How to complete this task: Retype only the lines below from the one with "carbon source. The" to the one with "milk for the vanilla and chocolate glaze and", inclusive, skipping every image.
(Beginning of Material supplied)
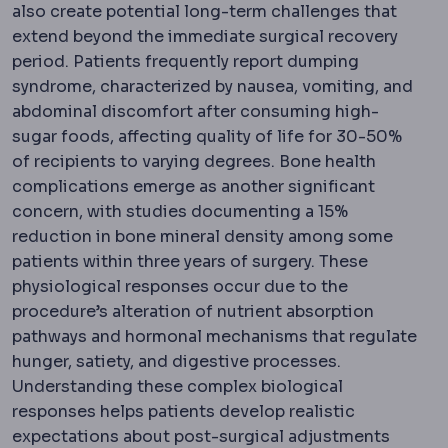
also create potential long-term challenges that
extend beyond the immediate surgical recovery
period. Patients frequently report dumping
syndrome, characterized by nausea, vomiting, and
abdominal discomfort after consuming high-
sugar foods, affecting quality of life for 30-50%
of recipients to varying degrees. Bone health
complications emerge as another significant
concern, with studies documenting a 15%
reduction in bone mineral density among some
patients within three years of surgery. These
physiological responses occur due to the
procedure’s alteration of nutrient absorption
pathways and hormonal mechanisms that regulate
hunger, satiety, and digestive processes.
Understanding these complex biological
responses helps patients develop realistic
expectations about post-surgical adjustments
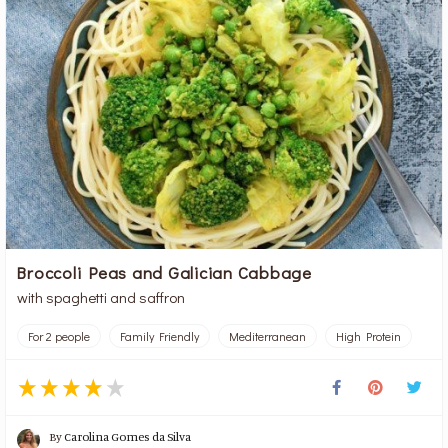
Broccoli Peas and Galician Cabbage
with spaghetti and saffron
For 2 people
Family Friendly
Mediterranean
High Protein
By
Carolina Gomes da Silva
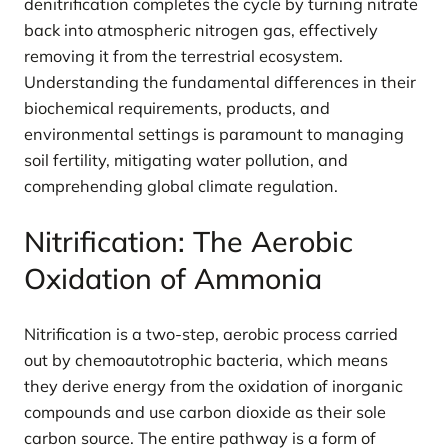
denitrification completes the cycle by turning nitrate
back into atmospheric nitrogen gas, effectively
removing it from the terrestrial ecosystem.
Understanding the fundamental differences in their
biochemical requirements, products, and
environmental settings is paramount to managing
soil fertility, mitigating water pollution, and
comprehending global climate regulation.
Nitrification: The Aerobic
Oxidation of Ammonia
Nitrification is a two-step, aerobic process carried
out by chemoautotrophic bacteria, which means
they derive energy from the oxidation of inorganic
compounds and use carbon dioxide as their sole
carbon source. The entire pathway is a form of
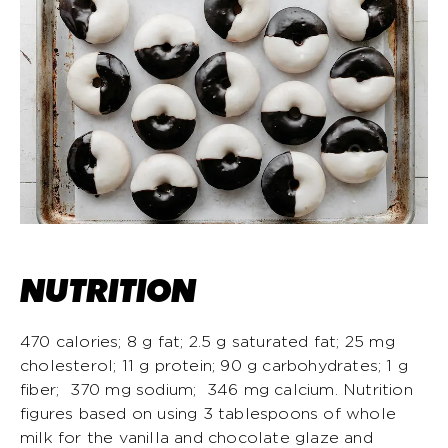
NUTRITION
470 calories; 8 g fat; 2.5 g saturated fat; 25 mg
cholesterol; 11 g protein; 90 g carbohydrates; 1 g
fiber; 370 mg sodium; 346 mg calcium. Nutrition
figures based on using 3 tablespoons of whole
milk for the vanilla and chocolate glaze and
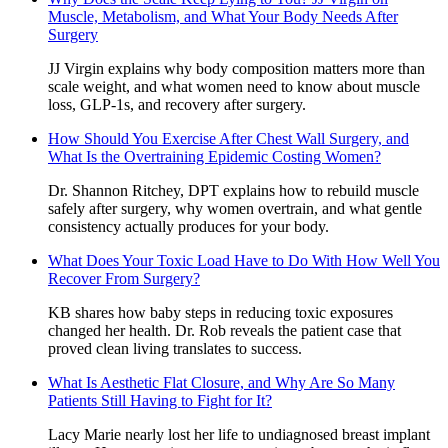
Muscle, Metabolism, and What Your Body Needs After
Surgery
JJ Virgin explains why body composition matters more than
scale weight, and what women need to know about muscle
loss, GLP-1s, and recovery after surgery.
How Should You Exercise After Chest Wall Surgery, and
What Is the Overtraining Epidemic Costing Women?
Dr. Shannon Ritchey, DPT explains how to rebuild muscle
safely after surgery, why women overtrain, and what gentle
consistency actually produces for your body.
What Does Your Toxic Load Have to Do With How Well You
Recover From Surgery?
KB shares how baby steps in reducing toxic exposures
changed her health. Dr. Rob reveals the patient case that
proved clean living translates to success.
What Is Aesthetic Flat Closure, and Why Are So Many
Patients Still Having to Fight for It?
Lacy Marie nearly lost her life to undiagnosed breast implant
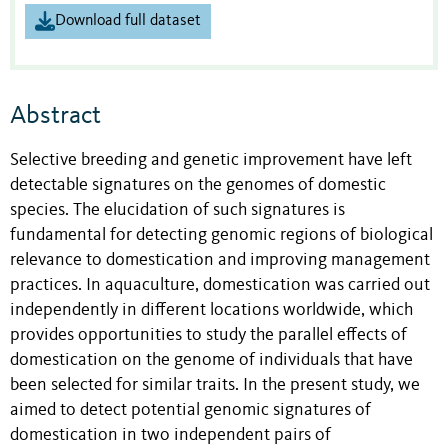
Download full dataset
Abstract
Selective breeding and genetic improvement have left
detectable signatures on the genomes of domestic
species. The elucidation of such signatures is
fundamental for detecting genomic regions of biological
relevance to domestication and improving management
practices. In aquaculture, domestication was carried out
independently in different locations worldwide, which
provides opportunities to study the parallel effects of
domestication on the genome of individuals that have
been selected for similar traits. In the present study, we
aimed to detect potential genomic signatures of
domestication in two independent pairs of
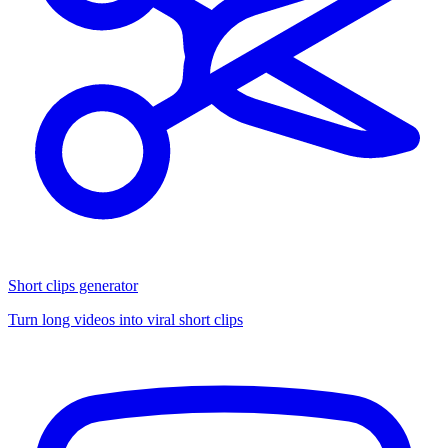
Short clips generator
Turn long videos into viral short clips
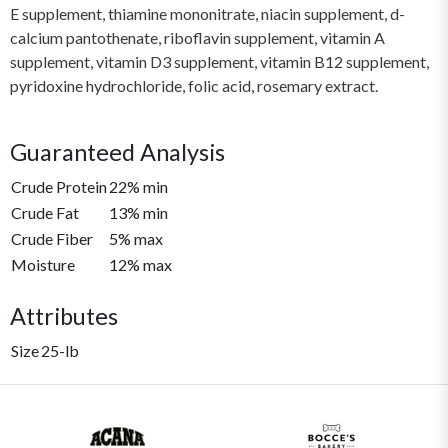
E supplement, thiamine mononitrate, niacin supplement, d-
calcium pantothenate, riboflavin supplement, vitamin A
supplement, vitamin D3 supplement, vitamin B12 supplement,
pyridoxine hydrochloride, folic acid, rosemary extract.
Guaranteed Analysis
Crude Protein
22% min
Crude Fat
13% min
Crude Fiber
5% max
Moisture
12% max
Attributes
Size
25-lb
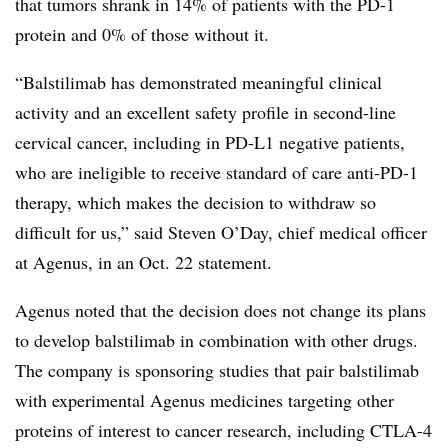
that tumors shrank in 14% of patients with the PD-1
protein and 0% of those without it.
“Balstilimab has demonstrated meaningful clinical
activity and an excellent safety profile in second-line
cervical cancer, including in PD-L1 negative patients,
who are ineligible to receive standard of care anti-PD-1
therapy, which makes the decision to withdraw so
difficult for us,” said Steven O’Day, chief medical officer
at Agenus, in an Oct. 22 statement.
Agenus noted that the decision does not change its plans
to develop balstilimab in combination with other drugs.
The company is sponsoring studies that pair balstilimab
with experimental Agenus medicines targeting other
proteins of interest to cancer research, including CTLA-4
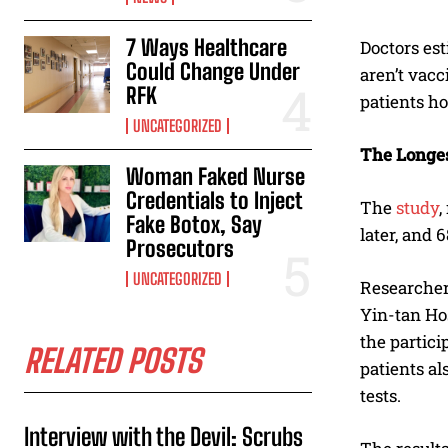
7 Ways Healthcare
Doctors es
Could Change Under
aren’t vacc
RFK
patients ho
UNCATEGORIZED
The Longes
Woman Faked Nurse
Credentials to Inject
The
study
,
Fake Botox, Say
later, and 
Prosecutors
UNCATEGORIZED
Researcher
Yin-tan Ho
the partici
RELATED POSTS
patients al
tests.
Interview with the Devil: Scrubs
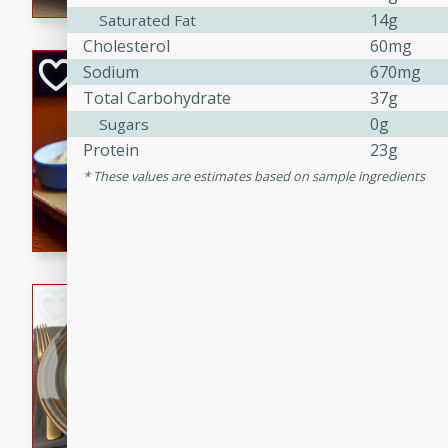
14g
Saturated Fat
Cholesterol
60mg
Open-Faced Burg
Sodium
670mg
Horseradish-Che
Total Carbohydrate
37g
0g
Sugars
American
Protein
23g
Easy
Serves: 2
These values are estimates based on sample ingredients
15 minutes
10 min
A delicious open-faced burge
horseradish-cheese sauce. Th
quick and easy gourmet mea
Potato Sausage S
American
Medium
Serves: 8
20 minutes
50 min
A delicious and savory potat
perfect for any special occas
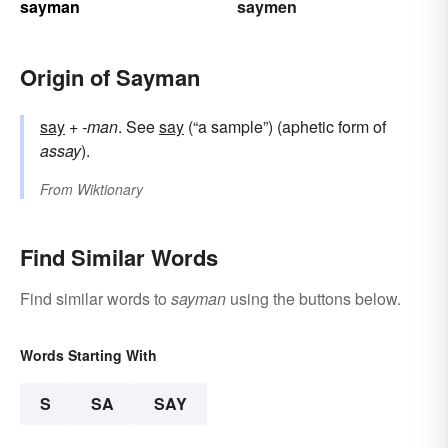
sayman
saymen
Origin of Sayman
say
+‎
-man
. See
say
(“a sample”) (aphetic form of
assay
).
From
Wiktionary
Find Similar Words
Find similar words to
sayman
using the buttons below.
Words Starting With
S
SA
SAY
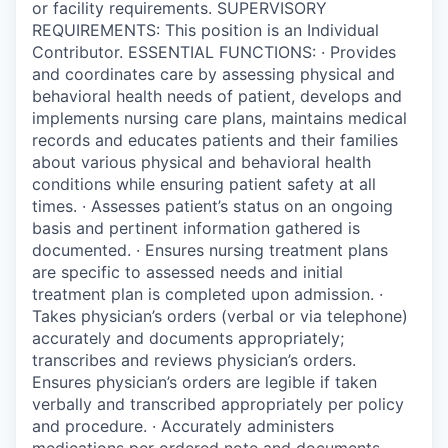
or facility requirements. SUPERVISORY
REQUIREMENTS: This position is an Individual
Contributor. ESSENTIAL FUNCTIONS: · Provides
and coordinates care by assessing physical and
behavioral health needs of patient, develops and
implements nursing care plans, maintains medical
records and educates patients and their families
about various physical and behavioral health
conditions while ensuring patient safety at all
times. · Assesses patient’s status on an ongoing
basis and pertinent information gathered is
documented. · Ensures nursing treatment plans
are specific to assessed needs and initial
treatment plan is completed upon admission. ·
Takes physician’s orders (verbal or via telephone)
accurately and documents appropriately;
transcribes and reviews physician’s orders.
Ensures physician’s orders are legible if taken
verbally and transcribed appropriately per policy
and procedure. · Accurately administers
medications per ordered note and documents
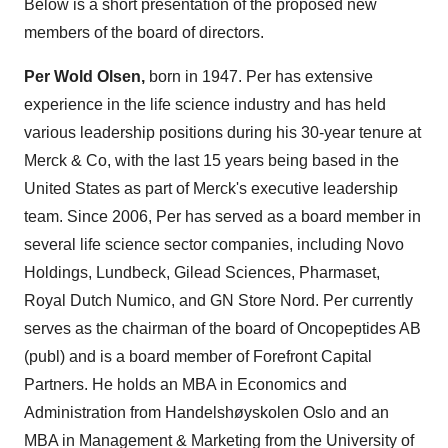
Below is a short presentation of the proposed new
members of the board of directors.
Per Wold Olsen,
born in 1947. Per has extensive
experience in the life science industry and has held
various leadership positions during his 30-year tenure at
Merck & Co, with the last 15 years being based in the
United States as part of Merck's executive leadership
team. Since 2006, Per has served as a board member in
several life science sector companies, including Novo
Holdings, Lundbeck, Gilead Sciences, Pharmaset,
Royal Dutch Numico, and GN Store Nord. Per currently
serves as the chairman of the board of Oncopeptides AB
(publ) and is a board member of Forefront Capital
Partners. He holds an MBA in Economics and
Administration from Handelshøyskolen Oslo and an
MBA in Management & Marketing from the University of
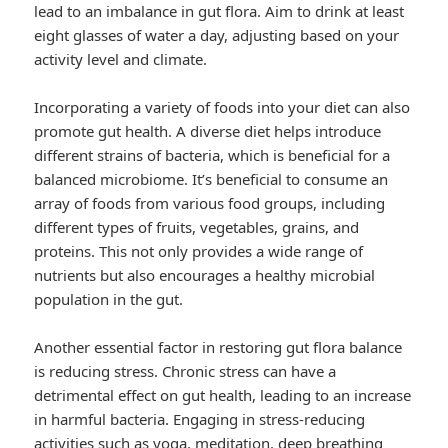
lead to an imbalance in gut flora. Aim to drink at least
eight glasses of water a day, adjusting based on your
activity level and climate.
Incorporating a variety of foods into your diet can also
promote gut health. A diverse diet helps introduce
different strains of bacteria, which is beneficial for a
balanced microbiome. It’s beneficial to consume an
array of foods from various food groups, including
different types of fruits, vegetables, grains, and
proteins. This not only provides a wide range of
nutrients but also encourages a healthy microbial
population in the gut.
Another essential factor in restoring gut flora balance
is reducing stress. Chronic stress can have a
detrimental effect on gut health, leading to an increase
in harmful bacteria. Engaging in stress-reducing
activities such as yoga, meditation, deep breathing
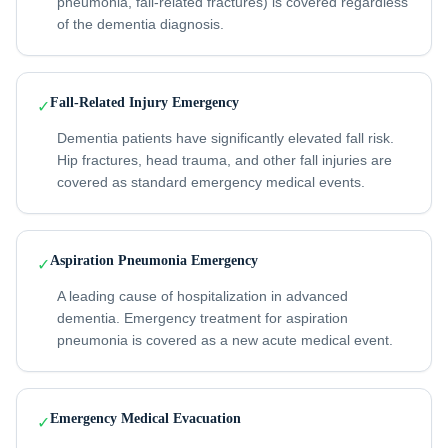
pneumonia, fall-related fractures) is covered regardless
of the dementia diagnosis.
Fall-Related Injury Emergency
✓
Dementia patients have significantly elevated fall risk.
Hip fractures, head trauma, and other fall injuries are
covered as standard emergency medical events.
Aspiration Pneumonia Emergency
✓
A leading cause of hospitalization in advanced
dementia. Emergency treatment for aspiration
pneumonia is covered as a new acute medical event.
Emergency Medical Evacuation
✓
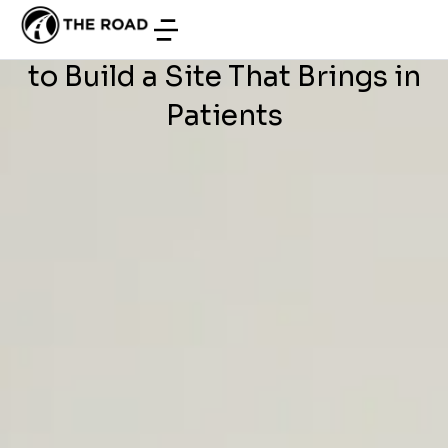
WEB DEVELOPMENT
/
JUNE 29, 2026
Development in Tunisia: How
to Build a Site That Brings in
Patients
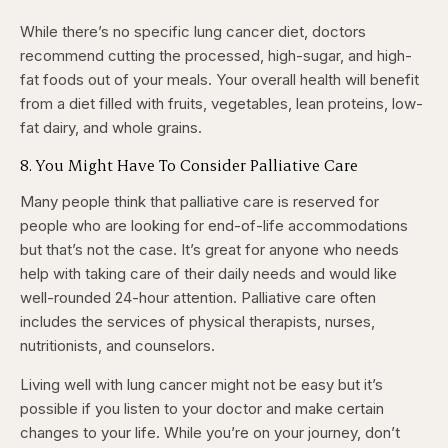
While there’s no specific lung cancer diet, doctors
recommend cutting the processed, high-sugar, and high-
fat foods out of your meals. Your overall health will benefit
from a diet filled with fruits, vegetables, lean proteins, low-
fat dairy, and whole grains.
8. You Might Have To Consider Palliative Care
Many people think that palliative care is reserved for
people who are looking for end-of-life accommodations
but that’s not the case. It’s great for anyone who needs
help with taking care of their daily needs and would like
well-rounded 24-hour attention. Palliative care often
includes the services of physical therapists, nurses,
nutritionists, and counselors.
Living well with lung cancer might not be easy but it’s
possible if you listen to your doctor and make certain
changes to your life. While you’re on your journey, don’t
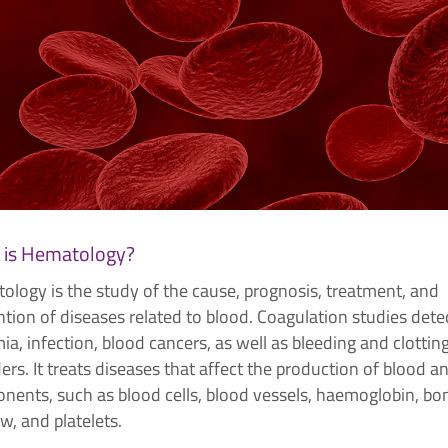
 is Hematology?
ology is the study of the cause, prognosis, treatment, and
tion of diseases related to blood. Coagulation studies dete
a, infection, blood cancers, as well as bleeding and clottin
ers. It treats diseases that affect the production of blood an
nents, such as blood cells, blood vessels, haemoglobin, bo
, and platelets.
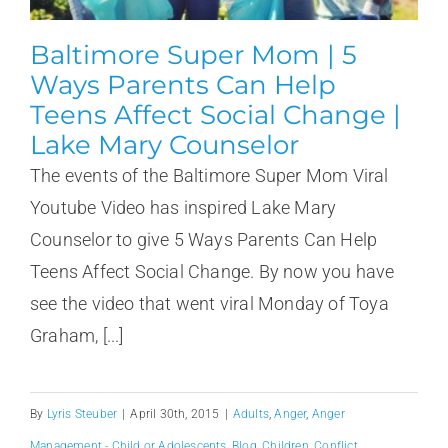
Baltimore Super Mom | 5
Ways Parents Can Help
Teens Affect Social Change |
Lake Mary Counselor
The events of the Baltimore Super Mom Viral
Youtube Video has inspired Lake Mary
Counselor to give 5 Ways Parents Can Help
Teens Affect Social Change. By now you have
see the video that went viral Monday of Toya
Graham, [...]
By
Lyris Steuber
|
April 30th, 2015
|
Adults
,
Anger
,
Anger
Management - Child or Adolescents
,
Blog
,
Children
,
Conflict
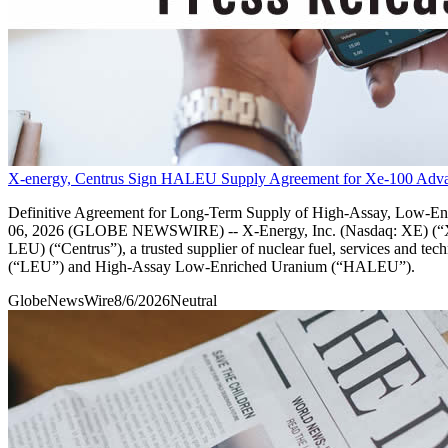
X-energy, Centrus Sign HALEU Supply Agreement for Xe-100 Adva
Definitive Agreement for Long-Term Supply of High-Assay, Low
06, 2026 (GLOBE NEWSWIRE) -- X-Energy, Inc. (Nasdaq: XE) (“X-en
LEU) (“Centrus”), a trusted supplier of nuclear fuel, services and t
(“LEU”) and High-Assay Low-Enriched Uranium (“HALEU”).
GlobeNewsWire
8/6/2026
Neutral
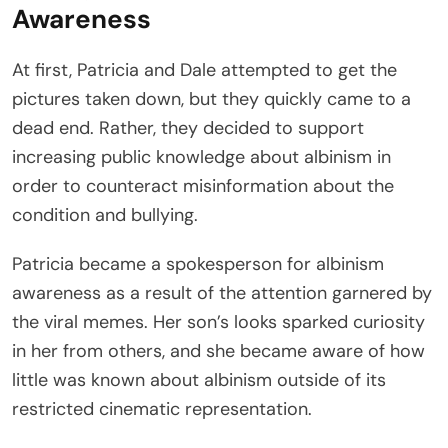
Awareness
At first, Patricia and Dale attempted to get the
pictures taken down, but they quickly came to a
dead end. Rather, they decided to support
increasing public knowledge about albinism in
order to counteract misinformation about the
condition and bullying.
Patricia became a spokesperson for albinism
awareness as a result of the attention garnered by
the viral memes. Her son’s looks sparked curiosity
in her from others, and she became aware of how
little was known about albinism outside of its
restricted cinematic representation.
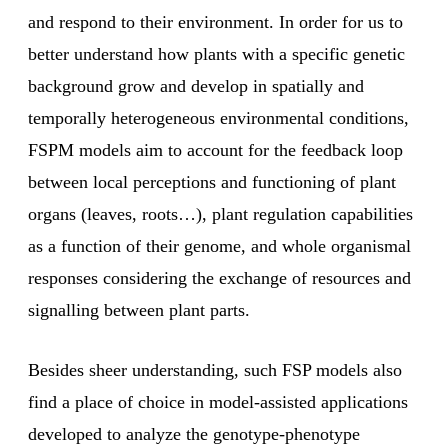
and respond to their environment. In order for us to
better understand how plants with a specific genetic
background grow and develop in spatially and
temporally heterogeneous environmental conditions,
FSPM models aim to account for the feedback loop
between local perceptions and functioning of plant
organs (leaves, roots…), plant regulation capabilities
as a function of their genome, and whole organismal
responses considering the exchange of resources and
signalling between plant parts.
Besides sheer understanding, such FSP models also
find a place of choice in model-assisted applications
developed to analyze the genotype-phenotype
(End of Material supplied)
Result of this task:
carbon source. The entire pathway is a form of
NUTRITION
470 calories; 8 g fat; 2.5 g saturated fat; 25 mg
cholesterol; 11 g protein; 90 g carbohydrates; 1 g
fiber; 370 mg sodium; 346 mg calcium. Nutrition
figures based on using 3 tablespoons of whole
milk for the vanilla and chocolate glaze and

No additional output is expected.